Cyberattacks Causing MSPs to Lose Their 'Competitive Edge'

MSPs have to deal with more dire circumstances, including loss of competitive edge, from cyberattacks than do companies in many other industries, according to new findings by Netwrix.

Netwrix’s 2024 Hybrid Security Trends Report is based on a global survey of more than 1,300 IT and security professionals. It reveals that 76% of MSPs spotted a cyberattack on their infrastructure within the last 12 months, similar to the results among organizations overall (79%).
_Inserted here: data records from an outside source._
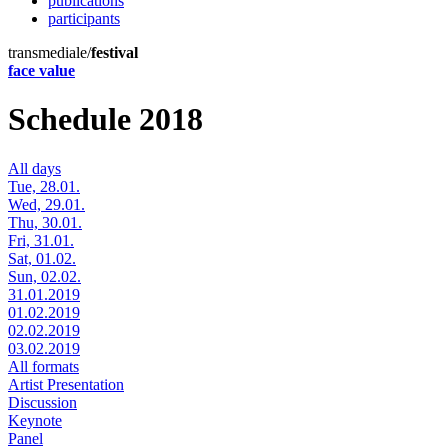
publications
participants
transmediale/
festival
face value
Schedule 2018
All days
Tue, 28.01.
Wed, 29.01.
Thu, 30.01.
Fri, 31.01.
Sat, 01.02.
Sun, 02.02.
31.01.2019
01.02.2019
02.02.2019
03.02.2019
All formats
Artist Presentation
Discussion
Keynote
Panel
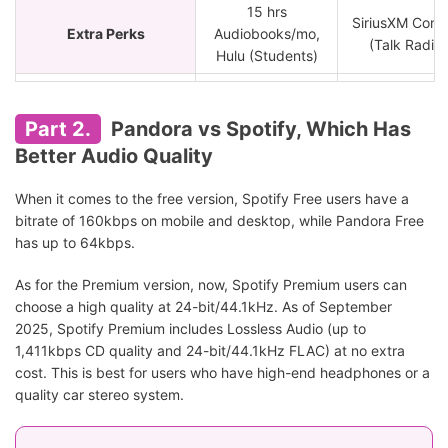
15 hrs
SiriusXM Cont
Extra Perks
Audiobooks/mo,
(Talk Radio)
Hulu (Students)
Active listeners,
Playlist creators,
Passive listene
Part 2.
Pandora vs Spotify, Which Has
Audiophiles,
Best For
"Radio" lover
Better Audio Quality
podcasts and
Hands-free us
audiobooks
When it comes to the free version, Spotify Free users have a
addicts.
bitrate of 160kbps on mobile and desktop, while Pandora Free
has up to 64kbps.
As for the Premium version, now, Spotify Premium users can
choose a high quality at 24-bit/44.1kHz. As of September
2025, Spotify Premium includes Lossless Audio (up to
1,411kbps CD quality and 24-bit/44.1kHz FLAC) at no extra
cost. This is best for users who have high-end headphones or a
quality car stereo system.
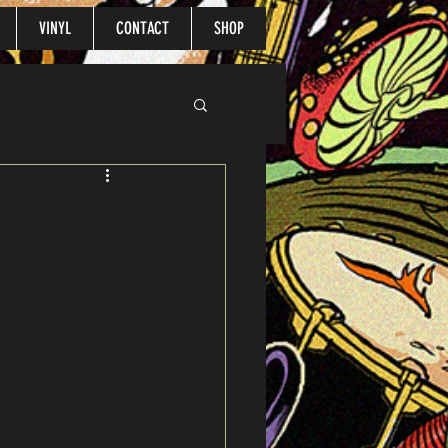
VINYL
CONTACT
SHOP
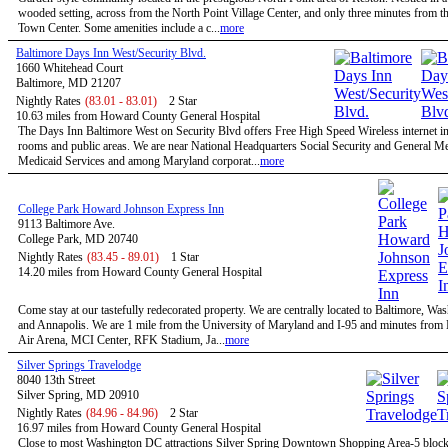
wooded setting, across from the North Point Village Center, and only three minutes from t
Town Center. Some amenities include a c...
more
Baltimore Days Inn West/Security Blvd.
1660 Whitehead Court
Baltimore, MD 21207
Nightly Rates
(83.01 - 83.01)
2 Star
10.63 miles from Howard County General Hospital
The Days Inn Baltimore West on Security Blvd offers Free High Speed Wireless internet in 
rooms and public areas. We are near National Headquarters Social Security and General M
Medicaid Services and among Maryland corporat...
more
College Park Howard Johnson Express Inn
9113 Baltimore Ave.
College Park, MD 20740
Nightly Rates
(83.45 - 89.01)
1 Star
14.20 miles from Howard County General Hospital
Come stay at our tastefully redecorated property. We are centrally located to Baltimore, W
and Annapolis. We are 1 mile from the University of Maryland and I-95 and minutes fro
Air Arena, MCI Center, RFK Stadium, Ja...
more
Silver Springs Travelodge
8040 13th Street
Silver Spring, MD 20910
Nightly Rates
(84.96 - 84.96)
2 Star
16.97 miles from Howard County General Hospital
Close to most Washington DC attractions Silver Spring Downtown Shopping Area-5 bloc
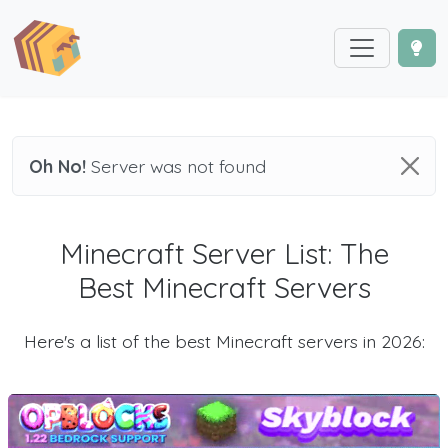
Oh No!
Server was not found
Minecraft Server List: The
Best Minecraft Servers
Here's a list of the best Minecraft servers in 2026:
Among those attacked, roughly one in every two (51%) MSPs had to deal with unplanned expenses to fix the security gaps. Moreover, 31% experienced a loss of competitive edge, and 27% faced compliance fines, compared to 20% and 17% across other verticals, respectively.

For the MSP sector, each second security incident in the cloud (49%) was associated with user account compromise, while 46% of attacks on premises were ransomware or other malware attacks. In contrast, these types of attacks were less common among other industries.

Dirk Schrader, vice president of security research at Netwrix, said that given the MSP business model that anticipates access, frequently a privileged one, to the IT systems of their clients, it’s no wonder that attackers see MSPs as a lucrative target.

Netwrix's Dirk Schrader

“However, it is indeed surprising that 31% of the MSPs reported dealing with a loss of competitive edge, compared to 20% in other sectors,” he said. “These statistics prove that a cyber incident might have a huge impact on the MSP’s reputation and even cause customer churn.”

Loss of Competitive Edge Means Losing Customers

Loss of competitive edge means changes in customer preference, Schrader said. An MSP needs to inform clients about any incident that will become a talking point in the market and impact the its reputation.

Due to contracts between MSPs and their clients, the responsibility for data breaches is transferred along with the risk of facing compliance fines, he said.

“Providing more or better training to IT staff topped the list of measures IT professionals who work for MSPs would implement if they had a chance to decide on their own,” Schrader said. “It’s no wonder that the need for in-depth training is a trend for MSPs. The tools they use evolve rapidly. To stay on the competitive edge of the MSP market, it is vital to keep up with emerging technology through continuous training.”

Netwrix’s findings indicate MSPs are pretty mature in terms of cybersecurity architecture and do a lot to ensure their own and their clients’ security, he said.

“Nevertheless, identity governance and administration (IGA) looks like an area for improvement in this industry,” Schrader said. “MSPs deal with lots of identities and accounts provided by customers to render their services, and IGA can be a tricky task, especially when this needs to be done in coordination with each customer’s governance requirement. Segregation of duties can help MSPs avoid the risk of access misuse, prevent conflict of interest and enhance accountability of identities. Flexible workflow for identity provisioning can assist MSPs in handling identity management by automating and streamlining the identity management process.”